The crowd parted and watched Doc's face in curious silence. She blanched to the lips as she saw the unconscious and gory object stretched on the chairs. Then the blood came back in a crimson flood and her mouth hardened.
"Put a slicker on the billiard-table." she said curtly. "That's right, now lay him on it."
"Who is our unfortunate friend?" inquired Slivers in languid curiosity.
"Doc's beau," whispered a bystander.
"I'll carry him," said Slivers in a different voice, and he picked Mr. Stotesbury up as though he were undetermined whether to batter his brains out against the wall or merely to throw him down and jump on him. He held the basin while Doc sponged the blood from the jagged cut in Stotesbury's head and cheek - a bottle in the experienced hand of Mr.
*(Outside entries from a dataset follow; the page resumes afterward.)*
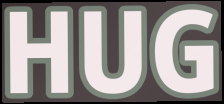
HUGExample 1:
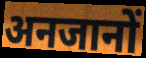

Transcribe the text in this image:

अनजानों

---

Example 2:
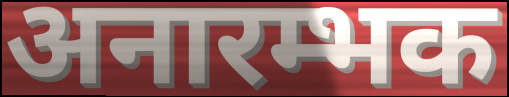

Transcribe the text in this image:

अनारम्भक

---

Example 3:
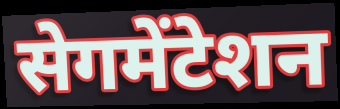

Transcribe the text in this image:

सेगमेंटेशन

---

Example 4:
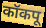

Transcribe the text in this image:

कॉकपू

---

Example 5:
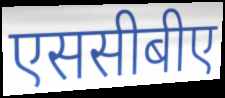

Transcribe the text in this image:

एससीबीए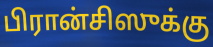
பிரான்சிஸுக்கு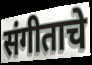
संगीताचे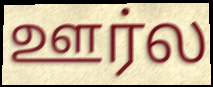
ஊர்ல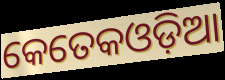
କେତେକଓଡ଼ିଆ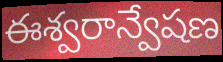
ఈశ్వరాన్వేషణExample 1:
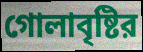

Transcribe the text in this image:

গোলাবৃষ্টির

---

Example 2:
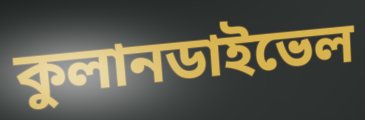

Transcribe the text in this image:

কুলানডাইভেল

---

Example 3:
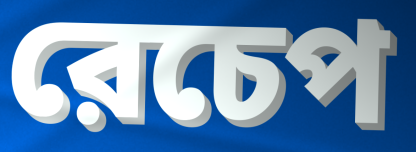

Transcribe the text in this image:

রেচেপ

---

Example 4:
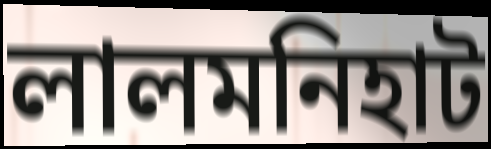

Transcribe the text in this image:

লালমনিহাট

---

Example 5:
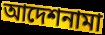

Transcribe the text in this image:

আদেশনামাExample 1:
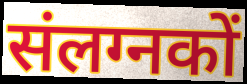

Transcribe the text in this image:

संलग्नकों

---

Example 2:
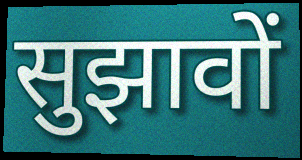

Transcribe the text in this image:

सुझावों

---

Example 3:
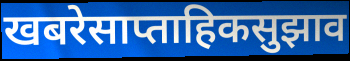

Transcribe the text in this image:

खबरेसाप्ताहिकसुझाव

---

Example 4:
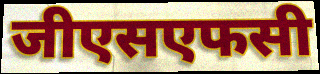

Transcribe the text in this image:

जीएसएफसी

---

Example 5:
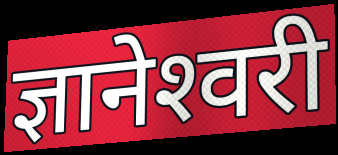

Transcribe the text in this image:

ज्ञानेश्‍वरी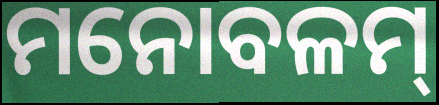
ମନୋବଳମ୍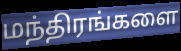
மந்திரங்களை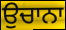
ਉਚਾਨਾ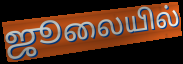
ஜூலையில்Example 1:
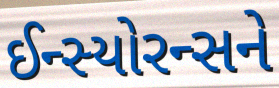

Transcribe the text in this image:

ઈન્સ્યોરન્સને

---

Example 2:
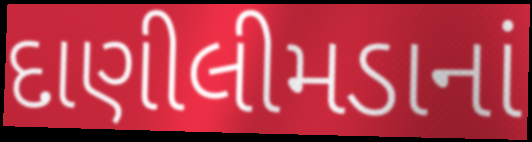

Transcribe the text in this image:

દાણીલીમડાનાં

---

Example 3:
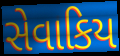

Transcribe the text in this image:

Hill had proved a nasty weapon. After a few preliminary gasps and twitches, Mr. Stotesbury opened his eyes.
"I'm hurt?" he asked in a frightened voice.
The recollection of the episode just passed returned to him and his round, innocent eyes lighted with excitement; there was also that in Doc's face which made him stammer in his eagerness to justify himself.
They were cheating me - practising a great deception upon me. They tried to charge me a dollar for beer which I am sure could be purchased anywhere in Indiana for thirty-five cents. I told them I -"
"The most I had hoped for was that you were hurt in some decent, natural row over something worth while, but beer!" Doc's scorn was withering.
"Agnes dear," he said pleadingly.
"Doctor Landon, if you please."
"What shall I do with him? " inquired Mr. Hill.
"It is quite immaterial to me," replied Doc, as she fastened a strip of adhesive plaster whose principal purpose seemed to be the holding of one of Mr. Stotesbury's swollen eyes in the socket.
"Adios - Wattie!" said Slivers. "Come out and see us some time when you grow together again. Eight miles from town, first house on the right."
And as he folded Doc's cloak about her once more, Edward Van Roden, alias Slivers, gave Mr. Stotesbury a look which made that person rise up and wring his thin hands in anger and despair.